Title:Uniform simplicity for subgroups of piecewise continuous bijections of the unit interval

Abstract:Let $I=[0,1)$ and $\mathcal{PC}(I)$ [resp. $\mathcal{PC}^+(I)$] be the quotient group of the group of all piecewise continuous [resp. piecewise continuous and orientation preserving] bijections of $I$ by its normal subgroup consisting in elements with finite support (i.e. that are trivial except at possibly finitely many points). Unpublished Theorems of Arnoux ([Arn81b]) state that $\mathcal{PC}^+(I)$ and certain groups of interval exchanges are simple, their proofs are the purpose of the Appendix. Dealing with piecewise direct affine maps, we prove the simplicity of the group $\mathcal A^+(I)$ (see Definition 1.6). These results can be improved. Indeed, a group $G$ is uniformly simple if there exists a positive integer $N$ such that for any $f,\phi \in G\setminus\{Id\}$, the element $\phi$ can be written as a product of at most $N$ conjugates of $f$ or $f^{-1}$.
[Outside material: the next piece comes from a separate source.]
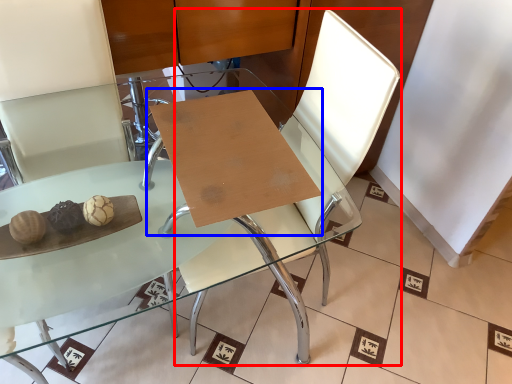
Question: Which of the following is the farthest to the observer, swivel chair (highlighted by a red box) or table (highlighted by a blue box)?

Choices:
 (A) swivel chair
 (B) table

Answer: (B)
We provide conditions which guarantee that a subgroup $G$ of $\mathcal{PC}(I)$ is uniformly simple. As Corollaries, we obtain that $\mathcal{PC}(I)$, $\mathcal{PC}^+(I)$, $PL^+ (\mathbb S^1)$, $\mathcal A(I)$, $\mathcal A^+(I)$ and some Thompson like groups included the Thompson group $T$ are uniformly simple.